Inspiration

All three of us are 4th years at the University of Virginia. We have experienced student loan debts to varying degrees over the past 4 years, and have strong feelings about the direction this nation is taking with respect to student loans. We wanted to construct a financial hack specifically using Machine Learning, and found that loan data (not necessarily limited to students) provided an excellent avenue for showcasing ML.

What it does

The Project consists of two parts: (1) The theoretical models are constructed in Jupyter Notebook which perform binary classification on individual loans made out over the past year (2018) by Lending Club. This binary classification classifies a loan as either "the loan will become delinquent at some point" or "the loan will not become delinquent at any point".

Four Models were constructed for this purpose: i. k-Nearest Neighbor ii.
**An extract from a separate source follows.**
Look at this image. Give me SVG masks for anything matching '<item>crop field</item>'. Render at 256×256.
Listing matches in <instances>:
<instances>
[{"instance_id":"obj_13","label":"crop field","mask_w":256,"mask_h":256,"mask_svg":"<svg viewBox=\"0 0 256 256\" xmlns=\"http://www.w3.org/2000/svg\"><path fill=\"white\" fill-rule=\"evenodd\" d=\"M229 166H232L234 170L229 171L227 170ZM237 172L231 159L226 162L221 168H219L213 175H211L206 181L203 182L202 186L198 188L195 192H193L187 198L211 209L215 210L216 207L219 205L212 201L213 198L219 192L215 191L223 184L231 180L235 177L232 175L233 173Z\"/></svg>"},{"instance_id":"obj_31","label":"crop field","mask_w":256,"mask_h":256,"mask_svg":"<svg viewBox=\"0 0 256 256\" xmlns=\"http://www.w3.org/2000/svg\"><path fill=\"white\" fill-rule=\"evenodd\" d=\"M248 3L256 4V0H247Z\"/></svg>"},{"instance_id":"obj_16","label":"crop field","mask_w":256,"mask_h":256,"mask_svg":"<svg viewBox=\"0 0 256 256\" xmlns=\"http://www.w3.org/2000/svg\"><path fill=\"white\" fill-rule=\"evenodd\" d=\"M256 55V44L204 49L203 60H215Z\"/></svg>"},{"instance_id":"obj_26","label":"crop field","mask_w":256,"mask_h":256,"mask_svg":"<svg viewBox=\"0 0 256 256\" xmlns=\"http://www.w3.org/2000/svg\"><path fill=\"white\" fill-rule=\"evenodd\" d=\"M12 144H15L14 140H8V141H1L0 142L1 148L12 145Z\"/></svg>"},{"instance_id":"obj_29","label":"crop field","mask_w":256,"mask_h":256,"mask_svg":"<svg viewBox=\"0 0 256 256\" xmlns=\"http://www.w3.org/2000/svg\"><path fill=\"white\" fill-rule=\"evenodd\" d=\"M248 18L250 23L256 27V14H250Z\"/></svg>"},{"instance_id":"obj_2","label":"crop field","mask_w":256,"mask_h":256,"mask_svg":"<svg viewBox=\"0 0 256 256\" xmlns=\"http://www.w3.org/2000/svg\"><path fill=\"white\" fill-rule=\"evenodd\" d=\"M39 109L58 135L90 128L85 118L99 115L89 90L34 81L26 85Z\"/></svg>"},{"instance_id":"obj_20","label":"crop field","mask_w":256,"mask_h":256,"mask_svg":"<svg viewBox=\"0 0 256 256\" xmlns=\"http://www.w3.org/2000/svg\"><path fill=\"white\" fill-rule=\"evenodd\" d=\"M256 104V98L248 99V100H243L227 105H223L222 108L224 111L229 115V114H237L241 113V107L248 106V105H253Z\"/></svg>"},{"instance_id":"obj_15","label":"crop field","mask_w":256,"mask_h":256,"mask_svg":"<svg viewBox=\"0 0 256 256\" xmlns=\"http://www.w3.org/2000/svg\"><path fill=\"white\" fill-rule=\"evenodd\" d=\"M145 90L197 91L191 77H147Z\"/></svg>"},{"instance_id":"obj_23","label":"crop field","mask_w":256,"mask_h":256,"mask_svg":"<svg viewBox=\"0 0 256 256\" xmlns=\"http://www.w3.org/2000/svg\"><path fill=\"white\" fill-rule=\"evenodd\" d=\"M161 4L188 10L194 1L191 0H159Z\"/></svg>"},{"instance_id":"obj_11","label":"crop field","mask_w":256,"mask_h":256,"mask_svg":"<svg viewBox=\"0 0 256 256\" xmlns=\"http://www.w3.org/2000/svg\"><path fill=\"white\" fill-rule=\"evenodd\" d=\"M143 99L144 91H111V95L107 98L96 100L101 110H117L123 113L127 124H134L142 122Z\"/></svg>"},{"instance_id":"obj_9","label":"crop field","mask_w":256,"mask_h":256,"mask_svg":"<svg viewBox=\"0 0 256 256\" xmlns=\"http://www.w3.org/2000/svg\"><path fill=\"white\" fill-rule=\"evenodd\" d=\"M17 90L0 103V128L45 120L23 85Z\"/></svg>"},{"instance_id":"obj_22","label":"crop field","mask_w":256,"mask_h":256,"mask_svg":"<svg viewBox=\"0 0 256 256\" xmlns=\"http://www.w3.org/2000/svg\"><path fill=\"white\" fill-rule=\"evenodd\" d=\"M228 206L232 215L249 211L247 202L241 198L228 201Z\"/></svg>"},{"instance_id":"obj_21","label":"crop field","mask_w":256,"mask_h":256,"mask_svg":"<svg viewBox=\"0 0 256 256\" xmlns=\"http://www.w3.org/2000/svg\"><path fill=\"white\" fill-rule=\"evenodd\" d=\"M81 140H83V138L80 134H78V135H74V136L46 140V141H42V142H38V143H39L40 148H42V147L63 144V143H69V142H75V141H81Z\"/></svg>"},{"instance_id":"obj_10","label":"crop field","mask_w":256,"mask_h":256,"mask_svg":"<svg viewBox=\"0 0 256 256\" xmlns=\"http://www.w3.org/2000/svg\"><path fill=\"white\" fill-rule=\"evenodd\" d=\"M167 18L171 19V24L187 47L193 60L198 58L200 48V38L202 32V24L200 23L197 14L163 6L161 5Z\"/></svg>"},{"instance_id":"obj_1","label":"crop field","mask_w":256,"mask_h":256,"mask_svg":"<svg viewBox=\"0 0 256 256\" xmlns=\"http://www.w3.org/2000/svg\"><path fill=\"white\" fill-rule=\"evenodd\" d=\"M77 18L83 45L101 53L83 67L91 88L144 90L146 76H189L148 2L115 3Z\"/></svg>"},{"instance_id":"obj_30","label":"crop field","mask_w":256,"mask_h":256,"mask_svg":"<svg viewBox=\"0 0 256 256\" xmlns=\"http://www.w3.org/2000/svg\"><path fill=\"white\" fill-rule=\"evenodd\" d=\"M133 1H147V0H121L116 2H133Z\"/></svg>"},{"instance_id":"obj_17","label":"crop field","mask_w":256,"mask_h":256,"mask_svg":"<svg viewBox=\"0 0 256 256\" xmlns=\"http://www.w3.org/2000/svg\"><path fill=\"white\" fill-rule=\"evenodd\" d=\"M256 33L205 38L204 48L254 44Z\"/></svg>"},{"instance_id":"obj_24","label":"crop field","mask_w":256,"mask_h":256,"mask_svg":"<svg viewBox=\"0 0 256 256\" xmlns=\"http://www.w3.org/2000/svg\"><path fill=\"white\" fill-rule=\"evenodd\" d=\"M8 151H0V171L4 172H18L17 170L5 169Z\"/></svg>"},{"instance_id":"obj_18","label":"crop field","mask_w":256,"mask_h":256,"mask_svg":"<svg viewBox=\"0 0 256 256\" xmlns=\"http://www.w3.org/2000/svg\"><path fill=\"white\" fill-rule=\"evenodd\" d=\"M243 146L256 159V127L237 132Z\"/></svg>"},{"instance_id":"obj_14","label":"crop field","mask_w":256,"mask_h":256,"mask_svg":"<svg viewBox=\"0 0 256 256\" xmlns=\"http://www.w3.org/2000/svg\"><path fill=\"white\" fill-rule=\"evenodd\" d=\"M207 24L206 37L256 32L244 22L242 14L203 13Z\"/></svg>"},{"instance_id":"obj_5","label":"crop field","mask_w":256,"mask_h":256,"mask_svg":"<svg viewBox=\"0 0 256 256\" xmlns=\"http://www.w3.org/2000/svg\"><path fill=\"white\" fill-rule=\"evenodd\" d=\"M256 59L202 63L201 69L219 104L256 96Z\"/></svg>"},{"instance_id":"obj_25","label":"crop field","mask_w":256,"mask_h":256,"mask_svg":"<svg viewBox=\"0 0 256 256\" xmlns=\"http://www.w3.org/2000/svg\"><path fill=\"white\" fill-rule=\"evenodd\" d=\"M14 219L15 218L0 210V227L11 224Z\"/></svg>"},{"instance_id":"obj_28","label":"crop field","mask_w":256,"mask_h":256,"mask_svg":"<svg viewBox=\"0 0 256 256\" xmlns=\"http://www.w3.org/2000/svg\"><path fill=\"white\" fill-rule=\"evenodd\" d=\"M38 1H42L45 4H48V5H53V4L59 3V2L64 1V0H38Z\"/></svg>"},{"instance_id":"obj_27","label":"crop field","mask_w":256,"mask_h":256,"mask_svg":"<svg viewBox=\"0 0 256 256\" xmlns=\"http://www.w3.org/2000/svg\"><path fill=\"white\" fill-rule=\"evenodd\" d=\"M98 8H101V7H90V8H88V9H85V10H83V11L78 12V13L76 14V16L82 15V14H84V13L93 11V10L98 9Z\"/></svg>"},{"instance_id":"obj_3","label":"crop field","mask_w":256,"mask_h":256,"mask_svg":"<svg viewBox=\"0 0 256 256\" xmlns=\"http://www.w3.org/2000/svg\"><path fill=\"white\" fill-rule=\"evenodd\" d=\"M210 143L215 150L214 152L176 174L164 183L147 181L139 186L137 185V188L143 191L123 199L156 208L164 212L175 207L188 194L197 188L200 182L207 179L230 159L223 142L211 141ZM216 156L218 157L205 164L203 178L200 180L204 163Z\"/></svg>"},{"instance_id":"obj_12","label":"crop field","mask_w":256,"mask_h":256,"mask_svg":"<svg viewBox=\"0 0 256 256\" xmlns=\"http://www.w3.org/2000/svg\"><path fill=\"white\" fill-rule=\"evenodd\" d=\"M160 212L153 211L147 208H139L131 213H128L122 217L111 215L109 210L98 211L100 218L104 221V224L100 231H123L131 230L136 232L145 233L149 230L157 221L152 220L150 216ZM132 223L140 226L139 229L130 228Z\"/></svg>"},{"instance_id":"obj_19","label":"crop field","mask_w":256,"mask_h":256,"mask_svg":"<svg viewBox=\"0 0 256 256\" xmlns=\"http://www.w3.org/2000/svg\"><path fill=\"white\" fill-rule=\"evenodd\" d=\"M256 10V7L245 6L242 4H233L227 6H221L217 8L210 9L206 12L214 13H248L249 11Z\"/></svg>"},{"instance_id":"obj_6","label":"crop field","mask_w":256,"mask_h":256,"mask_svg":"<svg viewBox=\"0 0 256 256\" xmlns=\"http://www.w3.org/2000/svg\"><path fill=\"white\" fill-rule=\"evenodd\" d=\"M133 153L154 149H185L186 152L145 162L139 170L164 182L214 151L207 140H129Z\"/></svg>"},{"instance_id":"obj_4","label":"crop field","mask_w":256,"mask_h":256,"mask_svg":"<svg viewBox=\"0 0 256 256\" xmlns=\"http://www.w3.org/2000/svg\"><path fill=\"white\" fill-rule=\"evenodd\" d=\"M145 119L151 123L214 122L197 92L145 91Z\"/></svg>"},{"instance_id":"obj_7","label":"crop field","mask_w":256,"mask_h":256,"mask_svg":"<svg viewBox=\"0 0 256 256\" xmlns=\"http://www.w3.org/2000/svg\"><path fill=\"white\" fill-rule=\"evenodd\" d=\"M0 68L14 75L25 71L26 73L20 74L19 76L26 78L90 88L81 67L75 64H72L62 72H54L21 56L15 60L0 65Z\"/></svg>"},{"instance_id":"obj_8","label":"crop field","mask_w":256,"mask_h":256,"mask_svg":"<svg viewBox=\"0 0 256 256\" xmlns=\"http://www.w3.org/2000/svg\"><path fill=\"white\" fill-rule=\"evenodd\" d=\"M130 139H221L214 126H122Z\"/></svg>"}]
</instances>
Decision Tree iii. Random Forest iv. Gaussian Naive Bayes

Models ii - iv were used in the finished hack. Based on these three models, a majority vote algorithm was used to build a robust loan delinquency classifier.

(2) A Node web application was constructed to visually showcase data analytics and the machine learning models. Performance metrics are shown through this application.

How we built it

Python sklearn for the models, pandas/numpy for the data manipulation, seaborn/matplotlib for exploratory data analysis.

Node.js, Angular, Chart.Js, amMap, and amChart, for the web application

Challenges we ran into

  • Huge amounts of data (over 300MB in some cases) which made it extremely difficult to port between machines, to run in the Jupyter notebooks, and to push up to github.

  • Javascript charts are incredibly tedious to work with, and can take a very long amount of time to look right.

  • A number of the ML models were predicting positive class all across the board for all training data, which resulted in a minimization of the loss function but was not useful to us. We had to retrain and tune the models so this would not happen.

Accomplishments that we're proud of

We completed an entire end-to-end machine learning project in less that 24 hours, having gotten rather good results on the models and an impressive looking front-end for demoing.

What we learned

We learned a great deal about MEAN stack development. We had initially planned to use Django for the web application, since python sklearn can easily be ported over to Django. However, we found an awesome template in Node, and decided to go with that even given the fact that we collectively had little experience with Node.

What's next for Loan Admin

To be determined - given more time to work on this project it is certainly foreseeable that a very legitimate idea for a product could come out of it.